In figure 13 now the samples of the time series are connected and follow the transition from ADRN defined cells to MES defined cell lines in this dataset.
Did you know box
R2 uses a couple of markup options for points in a graph, you can enable these in the advanced prescriptions:
- ‘dot’: places a thick border around the sample
- ‘circle’: Places a ring around the sample (diameter 9)
- ‘circle_2’: Places a ring around the sample (diameter 4)
- ‘circle_3’: Places a ring around the sample (diameter 1), effectively a thin border
- ‘epicenter’: Places a set of 3 rings descending in width around a sample
- ‘arrow’: Places a block arrow pointing to the sample
- ‘triangle’: Places a filled triangle under the sample
Note: The dotsize does not scale with ‘arrow’ and ‘triangle’
12.7. Step 6: Signature Gene correlations¶
You can use the gene signature correlation option in order to identify genes which correlate best with the gene signature you are investigating.

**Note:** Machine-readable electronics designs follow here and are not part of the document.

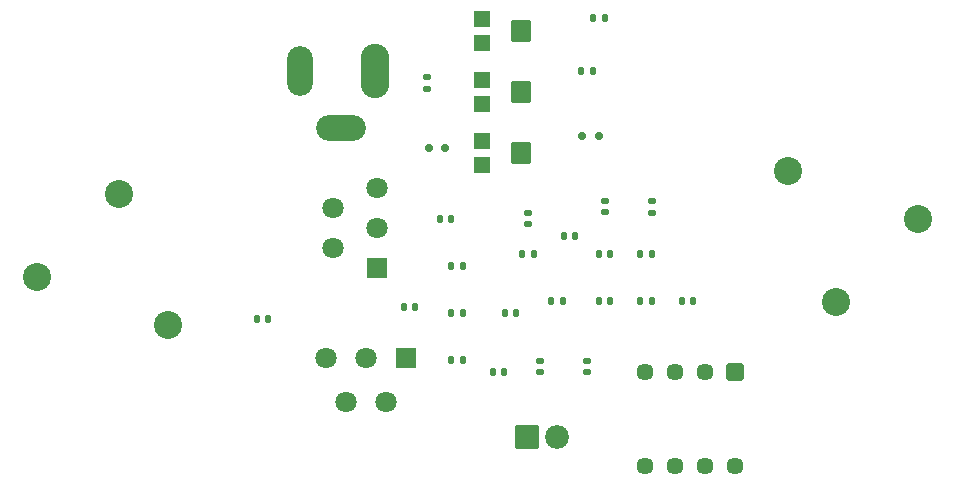
<source format=gbr>
%TF.GenerationSoftware,KiCad,Pcbnew,9.0.3*%
%TF.CreationDate,2025-12-02T00:44:42+11:00*%
%TF.ProjectId,guitar_amp,67756974-6172-45f6-916d-702e6b696361,rev?*%
%TF.SameCoordinates,Original*%
%TF.FileFunction,Soldermask,Top*%
%TF.FilePolarity,Negative*%
%FSLAX46Y46*%
G04 Gerber Fmt 4.6, Leading zero omitted, Abs format (unit mm)*
G04 Created by KiCad (PCBNEW 9.0.3) date 2025-12-02 00:44:42*
%MOMM*%
%LPD*%
G01*
G04 APERTURE LIST*
G04 Aperture macros list*
%AMRoundRect*
0 Rectangle with rounded corners*
0 $1 Rounding radius*
0 $2 $3 $4 $5 $6 $7 $8 $9 X,Y pos of 4 corners*
0 Add a 4 corners polygon primitive as box body*
4,1,4,$2,$3,$4,$5,$6,$7,$8,$9,$2,$3,0*
0 Add four circle primitives for the rounded corners*
1,1,$1+$1,$2,$3*
1,1,$1+$1,$4,$5*
1,1,$1+$1,$6,$7*
1,1,$1+$1,$8,$9*
0 Add four rect primitives between the rounded corners*
20,1,$1+$1,$2,$3,$4,$5,0*
20,1,$1+$1,$4,$5,$6,$7,0*
20,1,$1+$1,$6,$7,$8,$9,0*
20,1,$1+$1,$8,$9,$2,$3,0*%
G04 Aperture macros list end*
%ADD10RoundRect,0.140000X-0.140000X-0.170000X0.140000X-0.170000X0.140000X0.170000X-0.140000X0.170000X0*%
%ADD11RoundRect,0.140000X0.140000X0.170000X-0.140000X0.170000X-0.140000X-0.170000X0.140000X-0.170000X0*%
%ADD12RoundRect,0.102000X-0.624000X0.624000X-0.624000X-0.624000X0.624000X-0.624000X0.624000X0.624000X0*%
%ADD13C,1.452000*%
%ADD14RoundRect,0.140000X-0.170000X0.140000X-0.170000X-0.140000X0.170000X-0.140000X0.170000X0.140000X0*%
%ADD15O,2.404000X4.604000*%
%ADD16O,2.204000X4.204000*%
%ADD17O,4.204000X2.204000*%
%ADD18RoundRect,0.102000X-0.600000X-0.600000X0.600000X-0.600000X0.600000X0.600000X-0.600000X0.600000X0*%
%ADD19RoundRect,0.102000X-0.750000X-0.800000X0.750000X-0.800000X0.750000X0.800000X-0.750000X0.800000X0*%
%ADD20R,1.800000X1.800000*%
%ADD21C,1.800000*%
%ADD22RoundRect,0.102000X-0.907500X-0.907500X0.907500X-0.907500X0.907500X0.907500X-0.907500X0.907500X0*%
%ADD23C,2.019000*%
%ADD24C,2.379000*%
%ADD25RoundRect,0.150000X0.150000X0.200000X-0.150000X0.200000X-0.150000X-0.200000X0.150000X-0.200000X0*%
%ADD26RoundRect,0.140000X0.170000X-0.140000X0.170000X0.140000X-0.170000X0.140000X-0.170000X-0.140000X0*%
G04 APERTURE END LIST*
D10*
%TO.C,C10*%
X194040000Y-91000000D03*
X195000000Y-91000000D03*
%TD*%
%TO.C,6.7k7*%
X174540000Y-96000000D03*
X175500000Y-96000000D03*
%TD*%
D11*
%TO.C,C5*%
X159000000Y-92500000D03*
X158040000Y-92500000D03*
%TD*%
D10*
%TO.C,R6*%
X190540000Y-91000000D03*
X191500000Y-91000000D03*
%TD*%
%TO.C,C7*%
X178040000Y-97000000D03*
X179000000Y-97000000D03*
%TD*%
%TO.C,6.7k2*%
X173540000Y-84000000D03*
X174500000Y-84000000D03*
%TD*%
D12*
%TO.C,U2*%
X198515000Y-97000000D03*
D13*
X195975000Y-97000000D03*
X193435000Y-97000000D03*
X190895000Y-97000000D03*
X190895000Y-104940000D03*
X193435000Y-104940000D03*
X195975000Y-104940000D03*
X198515000Y-104940000D03*
%TD*%
D10*
%TO.C,C11*%
X190540000Y-87000000D03*
X191500000Y-87000000D03*
%TD*%
D14*
%TO.C,R3*%
X191500000Y-82540000D03*
X191500000Y-83500000D03*
%TD*%
D10*
%TO.C,C9*%
X187040000Y-87000000D03*
X188000000Y-87000000D03*
%TD*%
D11*
%TO.C,R4*%
X187500000Y-67000000D03*
X186540000Y-67000000D03*
%TD*%
D15*
%TO.C,J3*%
X168050000Y-71500000D03*
D16*
X161750000Y-71500000D03*
D17*
X165150000Y-76300000D03*
%TD*%
D10*
%TO.C,6.7k4*%
X174540000Y-92000000D03*
X175500000Y-92000000D03*
%TD*%
D14*
%TO.C,C2*%
X181000000Y-83540000D03*
X181000000Y-84500000D03*
%TD*%
D10*
%TO.C,C1*%
X185540000Y-71500000D03*
X186500000Y-71500000D03*
%TD*%
D14*
%TO.C,R2*%
X186000000Y-96040000D03*
X186000000Y-97000000D03*
%TD*%
D10*
%TO.C,6.7k3*%
X174540000Y-88000000D03*
X175500000Y-88000000D03*
%TD*%
D18*
%TO.C,RV3*%
X177165700Y-77430000D03*
D19*
X180415700Y-78430000D03*
D18*
X177165700Y-79430000D03*
%TD*%
D10*
%TO.C,R1*%
X184040000Y-85500000D03*
X185000000Y-85500000D03*
%TD*%
D20*
%TO.C,U4*%
X170700000Y-95800000D03*
D21*
X169000000Y-99500000D03*
X167300000Y-95800000D03*
X165600000Y-99500000D03*
X163900000Y-95800000D03*
%TD*%
D10*
%TO.C,C3*%
X180540000Y-87000000D03*
X181500000Y-87000000D03*
%TD*%
D11*
%TO.C,C12*%
X187960000Y-91000000D03*
X187000000Y-91000000D03*
%TD*%
D22*
%TO.C,D3*%
X180960000Y-102500000D03*
D23*
X183500000Y-102500000D03*
%TD*%
D11*
%TO.C,6.7k6*%
X171460000Y-91500000D03*
X170500000Y-91500000D03*
%TD*%
D20*
%TO.C,U1*%
X168200000Y-88200000D03*
D21*
X164500000Y-86500000D03*
X168200000Y-84800000D03*
X164500000Y-83100000D03*
X168200000Y-81400000D03*
%TD*%
D11*
%TO.C,C4*%
X183960000Y-91000000D03*
X183000000Y-91000000D03*
%TD*%
D24*
%TO.C,J1*%
X146430000Y-81930000D03*
X150500000Y-93000000D03*
X139430000Y-88930000D03*
%TD*%
D25*
%TO.C,D2*%
X172600000Y-78000000D03*
X174000000Y-78000000D03*
%TD*%
D10*
%TO.C,6.7k5*%
X179040000Y-92000000D03*
X180000000Y-92000000D03*
%TD*%
D14*
%TO.C,C6*%
X182000000Y-96040000D03*
X182000000Y-97000000D03*
%TD*%
%TO.C,6.7k1*%
X172500000Y-72040000D03*
X172500000Y-73000000D03*
%TD*%
D25*
%TO.C,D1*%
X185600000Y-77000000D03*
X187000000Y-77000000D03*
%TD*%
D18*
%TO.C,RV1*%
X177165700Y-67130000D03*
D19*
X180415700Y-68130000D03*
D18*
X177165700Y-69130000D03*
%TD*%
D24*
%TO.C,J2*%
X207070000Y-91070000D03*
X203000000Y-80000000D03*
X214070000Y-84070000D03*
%TD*%
D26*
%TO.C,R5*%
X187500000Y-83460000D03*
X187500000Y-82500000D03*
%TD*%
D18*
%TO.C,RV2*%
X177165700Y-72280000D03*
D19*
X180415700Y-73280000D03*
D18*
X177165700Y-74280000D03*
%TD*%
M02*

</source>
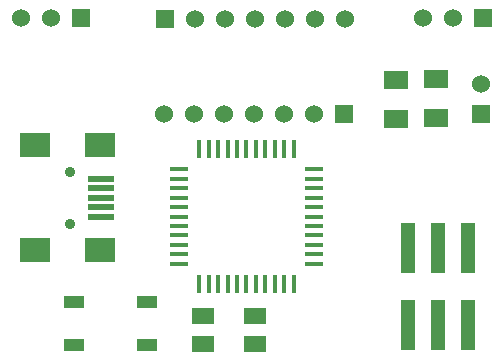
<source format=gts>
G04 (created by PCBNEW (2013-may-18)-stable) date Mon Sep 19 14:24:48 2016*
%MOIN*%
G04 Gerber Fmt 3.4, Leading zero omitted, Abs format*
%FSLAX34Y34*%
G01*
G70*
G90*
G04 APERTURE LIST*
%ADD10C,0.00590551*%
%ADD11R,0.08X0.06*%
%ADD12R,0.0748031X0.0551181*%
%ADD13R,0.0906X0.0197*%
%ADD14R,0.0984X0.0787*%
%ADD15C,0.0354*%
%ADD16R,0.016X0.06*%
%ADD17R,0.06X0.016*%
%ADD18R,0.0708661X0.0433071*%
%ADD19R,0.06X0.06*%
%ADD20C,0.06*%
%ADD21R,0.05X0.166929*%
G04 APERTURE END LIST*
G54D10*
G54D11*
X22834Y-18622D03*
X22834Y-17322D03*
X21496Y-17342D03*
X21496Y-18642D03*
G54D12*
X15059Y-26161D03*
X16791Y-26161D03*
X16791Y-25216D03*
X15059Y-25216D03*
G54D13*
X11672Y-20649D03*
X11672Y-20964D03*
X11672Y-21279D03*
X11672Y-21594D03*
X11672Y-21909D03*
G54D14*
X11633Y-19527D03*
X9468Y-19527D03*
X11633Y-23031D03*
X9468Y-23031D03*
G54D15*
X10649Y-20413D03*
X10649Y-22145D03*
G54D16*
X16515Y-19659D03*
X16200Y-19659D03*
X15885Y-19659D03*
X15570Y-19659D03*
X15255Y-19659D03*
X14940Y-19659D03*
X16830Y-19659D03*
X17145Y-19659D03*
X17460Y-19659D03*
X17775Y-19659D03*
X18090Y-19659D03*
X16515Y-24159D03*
X16200Y-24159D03*
X15885Y-24159D03*
X15570Y-24159D03*
X15255Y-24159D03*
X14940Y-24159D03*
X16830Y-24159D03*
X17145Y-24159D03*
X17460Y-24159D03*
X17775Y-24159D03*
X18090Y-24159D03*
G54D17*
X14265Y-21909D03*
X18765Y-21909D03*
X14265Y-22224D03*
X18765Y-22224D03*
X18765Y-22539D03*
X14265Y-22539D03*
X14265Y-22854D03*
X18765Y-22854D03*
X18765Y-23169D03*
X14265Y-23169D03*
X14265Y-23484D03*
X18765Y-23484D03*
X18765Y-21594D03*
X14265Y-21594D03*
X14265Y-21279D03*
X18765Y-21279D03*
X18765Y-20964D03*
X14265Y-20964D03*
X14265Y-20649D03*
X18765Y-20649D03*
X18765Y-20334D03*
X14265Y-20334D03*
G54D18*
X10768Y-24752D03*
X13208Y-24752D03*
X10768Y-26192D03*
X13208Y-26192D03*
G54D19*
X11000Y-15275D03*
G54D20*
X10000Y-15275D03*
X9000Y-15275D03*
G54D19*
X24385Y-15275D03*
G54D20*
X23385Y-15275D03*
X22385Y-15275D03*
G54D19*
X24350Y-18492D03*
G54D20*
X24350Y-17492D03*
G54D19*
X13799Y-15314D03*
G54D20*
X14799Y-15314D03*
X15799Y-15314D03*
X16799Y-15314D03*
X17799Y-15314D03*
X18799Y-15314D03*
X19799Y-15314D03*
G54D19*
X19763Y-18484D03*
G54D20*
X18763Y-18484D03*
X17763Y-18484D03*
X16763Y-18484D03*
X15763Y-18484D03*
X14763Y-18484D03*
X13763Y-18484D03*
G54D21*
X23893Y-22971D03*
X23893Y-25531D03*
X22893Y-22971D03*
X22893Y-25531D03*
X21893Y-22971D03*
X21893Y-25531D03*
M02*

</source>
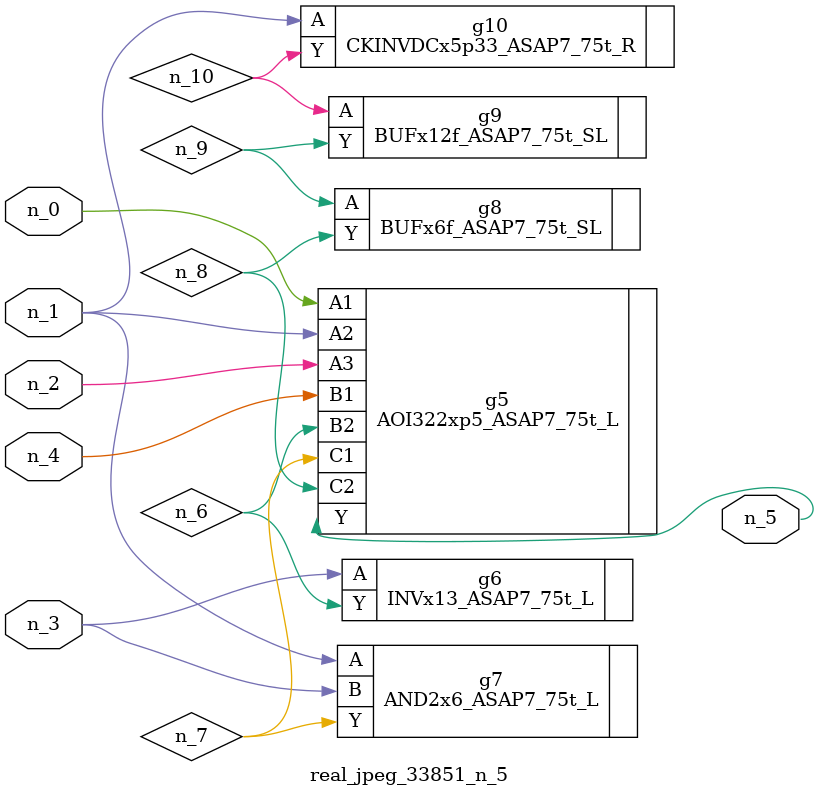
<source format=v>
module real_jpeg_33851_n_5 (n_4, n_0, n_1, n_2, n_3, n_5);

input n_4;
input n_0;
input n_1;
input n_2;
input n_3;

output n_5;

wire n_8;
wire n_6;
wire n_7;
wire n_10;
wire n_9;

AOI322xp5_ASAP7_75t_L g5 ( 
.A1(n_0),
.A2(n_1),
.A3(n_2),
.B1(n_4),
.B2(n_6),
.C1(n_7),
.C2(n_8),
.Y(n_5)
);

AND2x6_ASAP7_75t_L g7 ( 
.A(n_1),
.B(n_3),
.Y(n_7)
);

CKINVDCx5p33_ASAP7_75t_R g10 ( 
.A(n_1),
.Y(n_10)
);

INVx13_ASAP7_75t_L g6 ( 
.A(n_3),
.Y(n_6)
);

BUFx6f_ASAP7_75t_SL g8 ( 
.A(n_9),
.Y(n_8)
);

BUFx12f_ASAP7_75t_SL g9 ( 
.A(n_10),
.Y(n_9)
);


endmodule
</source>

In the ‘Gene set values’ table below the Heatmap of Step 1, where you stored the genesignature score previously, this time click the link ‘Corr’ (Figure 3, box C).
This option generates a graph were the R-value is ranked from the highest to the lowest correlation for each member of the gene set that you used to generate the signature score. Clicking on a row in the table will generate a XY-plot. The scatter plot shows the gene expression (Y-axis) against the signature score value (X-axis) for each sample.
You can also select multiple categories to investigate the individual contribution of genes to a signature score. R2 will automatically keep the coloring for the separate gene categories.
12.8. Final remarks / future directions¶
Everything described in ths chapter can be performed in the R2: genomics analysis and visualization platform (http://r2platform.com / http://r2.amc.nl)
We hope that this tutorial has been helpful, the R2 support team.